Immigrant rights supporters lost a bid in Longmont last night to send a message to local residents and federal lawmakers in support of the DREAM Act. The Longmont City Council voted against a pro-DREAM Act resolution. The federal bill is scheduled for debate in Washington Wednesday or Thursday. The resolution lost on a 4 to 3 vote.
“We’re extremely disappointed,” Sonia Marquez of the Colorado Immigrant Rights Coalition told the Colorado Independent. “We had over 50 people there talking about how the DREAM Act would affect the local community. People poured their hearts out. It was a hard hit.”
The DREAM Act began its life as a Republican proposal a decade ago but has been caught up in the increasingly heated politics surrounding illegal immigration.

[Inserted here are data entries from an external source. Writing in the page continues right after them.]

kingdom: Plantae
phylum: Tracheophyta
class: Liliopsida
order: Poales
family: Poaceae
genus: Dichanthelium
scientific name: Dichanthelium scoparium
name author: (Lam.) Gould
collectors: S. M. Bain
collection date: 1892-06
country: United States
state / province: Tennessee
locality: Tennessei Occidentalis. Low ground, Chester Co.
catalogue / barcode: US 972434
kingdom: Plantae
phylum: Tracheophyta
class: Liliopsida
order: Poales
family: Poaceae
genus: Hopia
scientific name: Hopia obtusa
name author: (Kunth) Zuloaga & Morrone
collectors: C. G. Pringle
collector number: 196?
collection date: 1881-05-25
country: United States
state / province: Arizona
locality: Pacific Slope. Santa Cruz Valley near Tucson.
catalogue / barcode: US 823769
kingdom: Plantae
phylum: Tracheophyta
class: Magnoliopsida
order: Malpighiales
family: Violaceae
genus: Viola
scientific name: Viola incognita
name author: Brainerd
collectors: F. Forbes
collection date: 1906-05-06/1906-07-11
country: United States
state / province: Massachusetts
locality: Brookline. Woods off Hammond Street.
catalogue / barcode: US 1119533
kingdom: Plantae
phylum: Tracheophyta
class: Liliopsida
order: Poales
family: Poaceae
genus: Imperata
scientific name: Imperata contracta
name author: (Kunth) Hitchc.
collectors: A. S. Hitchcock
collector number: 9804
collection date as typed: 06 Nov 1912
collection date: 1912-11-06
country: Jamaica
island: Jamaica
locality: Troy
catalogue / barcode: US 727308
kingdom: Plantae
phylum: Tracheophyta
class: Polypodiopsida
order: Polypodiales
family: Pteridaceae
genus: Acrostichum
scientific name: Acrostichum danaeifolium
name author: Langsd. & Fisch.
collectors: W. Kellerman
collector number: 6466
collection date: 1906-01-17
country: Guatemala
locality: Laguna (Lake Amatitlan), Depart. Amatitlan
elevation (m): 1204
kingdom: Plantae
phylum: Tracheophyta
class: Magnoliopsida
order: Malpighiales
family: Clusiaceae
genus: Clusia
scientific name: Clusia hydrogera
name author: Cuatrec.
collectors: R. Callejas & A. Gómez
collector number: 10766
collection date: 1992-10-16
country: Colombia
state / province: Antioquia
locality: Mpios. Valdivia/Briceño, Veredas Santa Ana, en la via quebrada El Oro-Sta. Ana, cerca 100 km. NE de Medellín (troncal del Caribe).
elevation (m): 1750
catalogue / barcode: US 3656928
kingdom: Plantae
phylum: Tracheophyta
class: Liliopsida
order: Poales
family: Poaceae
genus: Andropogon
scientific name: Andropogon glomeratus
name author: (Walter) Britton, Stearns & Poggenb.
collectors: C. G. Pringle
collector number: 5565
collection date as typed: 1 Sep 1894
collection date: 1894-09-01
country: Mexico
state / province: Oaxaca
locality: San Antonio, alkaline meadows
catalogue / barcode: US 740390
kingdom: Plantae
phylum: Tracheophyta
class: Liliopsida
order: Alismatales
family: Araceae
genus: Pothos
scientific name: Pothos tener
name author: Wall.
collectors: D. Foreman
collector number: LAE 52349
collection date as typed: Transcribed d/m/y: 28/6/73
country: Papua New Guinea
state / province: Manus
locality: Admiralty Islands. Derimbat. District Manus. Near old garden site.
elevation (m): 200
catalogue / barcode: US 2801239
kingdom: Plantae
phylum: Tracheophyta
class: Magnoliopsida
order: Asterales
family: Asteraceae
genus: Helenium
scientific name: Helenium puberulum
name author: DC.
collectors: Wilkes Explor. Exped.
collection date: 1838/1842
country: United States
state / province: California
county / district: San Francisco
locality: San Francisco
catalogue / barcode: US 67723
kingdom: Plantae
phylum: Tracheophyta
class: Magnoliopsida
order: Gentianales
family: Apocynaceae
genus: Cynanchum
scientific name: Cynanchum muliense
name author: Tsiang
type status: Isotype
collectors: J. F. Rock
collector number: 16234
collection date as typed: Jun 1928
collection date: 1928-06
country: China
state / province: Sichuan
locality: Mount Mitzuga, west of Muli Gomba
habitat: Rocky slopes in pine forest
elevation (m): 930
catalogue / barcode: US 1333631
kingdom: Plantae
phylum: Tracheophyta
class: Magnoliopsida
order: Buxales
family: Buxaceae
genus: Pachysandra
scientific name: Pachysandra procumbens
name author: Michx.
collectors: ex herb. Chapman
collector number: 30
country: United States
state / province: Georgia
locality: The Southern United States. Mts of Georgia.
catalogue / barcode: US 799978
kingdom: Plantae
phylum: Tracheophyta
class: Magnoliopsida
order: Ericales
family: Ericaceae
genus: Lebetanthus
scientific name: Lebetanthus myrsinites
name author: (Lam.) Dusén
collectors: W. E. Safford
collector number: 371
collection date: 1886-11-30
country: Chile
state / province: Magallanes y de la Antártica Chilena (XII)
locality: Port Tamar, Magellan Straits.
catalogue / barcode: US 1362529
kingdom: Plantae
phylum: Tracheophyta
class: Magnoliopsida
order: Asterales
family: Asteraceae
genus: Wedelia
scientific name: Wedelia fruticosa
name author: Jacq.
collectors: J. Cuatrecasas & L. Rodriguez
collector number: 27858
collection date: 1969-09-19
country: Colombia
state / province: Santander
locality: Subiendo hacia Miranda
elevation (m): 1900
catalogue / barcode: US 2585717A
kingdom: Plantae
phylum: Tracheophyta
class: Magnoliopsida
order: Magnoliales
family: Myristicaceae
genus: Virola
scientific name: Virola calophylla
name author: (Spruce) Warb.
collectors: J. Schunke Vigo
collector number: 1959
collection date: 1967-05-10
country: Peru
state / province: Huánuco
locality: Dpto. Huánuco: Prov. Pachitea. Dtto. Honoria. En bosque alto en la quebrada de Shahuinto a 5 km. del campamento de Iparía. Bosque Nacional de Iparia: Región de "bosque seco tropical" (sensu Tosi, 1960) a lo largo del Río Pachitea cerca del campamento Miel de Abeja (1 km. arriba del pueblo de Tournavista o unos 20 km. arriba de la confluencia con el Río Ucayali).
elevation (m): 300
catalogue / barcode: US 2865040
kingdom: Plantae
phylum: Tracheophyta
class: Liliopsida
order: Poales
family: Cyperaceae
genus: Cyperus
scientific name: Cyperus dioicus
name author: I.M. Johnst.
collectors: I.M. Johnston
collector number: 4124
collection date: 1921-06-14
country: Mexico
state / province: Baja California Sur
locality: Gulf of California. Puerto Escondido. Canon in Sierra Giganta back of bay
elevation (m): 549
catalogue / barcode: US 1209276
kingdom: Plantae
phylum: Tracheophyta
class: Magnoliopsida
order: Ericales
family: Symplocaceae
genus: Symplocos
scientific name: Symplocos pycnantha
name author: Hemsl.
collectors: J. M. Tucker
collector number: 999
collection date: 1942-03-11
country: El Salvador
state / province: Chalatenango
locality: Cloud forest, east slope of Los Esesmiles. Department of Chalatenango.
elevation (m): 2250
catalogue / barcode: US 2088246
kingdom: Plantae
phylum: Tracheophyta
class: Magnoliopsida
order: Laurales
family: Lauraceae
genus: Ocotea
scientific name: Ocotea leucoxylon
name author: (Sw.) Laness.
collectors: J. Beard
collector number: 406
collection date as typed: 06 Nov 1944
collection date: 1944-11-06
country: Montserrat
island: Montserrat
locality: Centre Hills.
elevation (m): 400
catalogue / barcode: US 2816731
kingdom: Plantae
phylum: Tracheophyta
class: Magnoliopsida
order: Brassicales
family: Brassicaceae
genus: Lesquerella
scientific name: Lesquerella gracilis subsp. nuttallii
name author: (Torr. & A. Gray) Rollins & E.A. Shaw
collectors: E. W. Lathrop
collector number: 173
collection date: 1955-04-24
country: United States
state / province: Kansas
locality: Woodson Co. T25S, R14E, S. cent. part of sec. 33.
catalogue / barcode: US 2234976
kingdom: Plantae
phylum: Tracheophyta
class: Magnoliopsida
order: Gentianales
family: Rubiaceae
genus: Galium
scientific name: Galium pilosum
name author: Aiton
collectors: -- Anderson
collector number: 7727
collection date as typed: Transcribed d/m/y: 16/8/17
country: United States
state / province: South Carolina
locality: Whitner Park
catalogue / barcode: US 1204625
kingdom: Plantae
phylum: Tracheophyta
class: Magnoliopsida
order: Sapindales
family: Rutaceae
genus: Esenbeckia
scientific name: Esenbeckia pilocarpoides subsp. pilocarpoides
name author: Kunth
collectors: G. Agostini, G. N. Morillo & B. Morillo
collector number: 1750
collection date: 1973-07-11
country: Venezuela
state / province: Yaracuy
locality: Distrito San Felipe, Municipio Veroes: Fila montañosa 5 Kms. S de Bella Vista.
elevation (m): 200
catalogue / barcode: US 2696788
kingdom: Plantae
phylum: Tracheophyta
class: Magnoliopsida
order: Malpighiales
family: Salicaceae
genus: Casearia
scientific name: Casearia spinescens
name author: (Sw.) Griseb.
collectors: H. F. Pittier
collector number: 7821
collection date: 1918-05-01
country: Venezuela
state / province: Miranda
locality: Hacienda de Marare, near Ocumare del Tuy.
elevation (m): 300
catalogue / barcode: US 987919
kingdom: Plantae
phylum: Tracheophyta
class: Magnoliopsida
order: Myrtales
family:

It grants citizenship to undocumented young people who have been raised in the United States provided they attend university and/or enroll in the military. The Act has been embraced by Defense leaders and is now endorsed by most Democrats.
Counties that have officially embraced the DREAM Act in Colorado include Boulder, Denver, Pueblo and Yuma.
“The vote was crucial for our communities,” Marquez said in a press release “because it [would] show whether Longmont is trying to do all it can to help the young people living here. These DREAMer youth are the highest achievers, who have only known the United States as a homeland. To deny them an opportunity to pursue their educations or to serve in the military is unjust and un-American, and the Longmont City Council has a chance tonight to add to the national consensus in support of the DREAM Act.”
Marquez said her group had three votes locked up but couldn’t sway member Alex Sammoury, who was on the fence but in the end decided the DREAM Act had gone through so many iterations over the years, it was unclear what the council would be supporting before federal lawmakers took action this week.
“I do wholeheartedly support that these kids need to have a way to become citizens,” Sammoury said, according to the Longmont Times Call. “It’s critical. In all aspects of their lives, they are Americans.”
Councilwoman Katie Witt was the most outspoken opponent of the resolution according to Marquez. Witt said taking a position on a federal issue would be inviting resolutions on all kinds of controversial federal issues, such as the Bush-era tax cuts and the embattled Arizona immigration laws.
Marquez said Witt seemed really “negative even hateful” given the setting and the emotion of the people, who came to speak at the meeting, including teachers and students.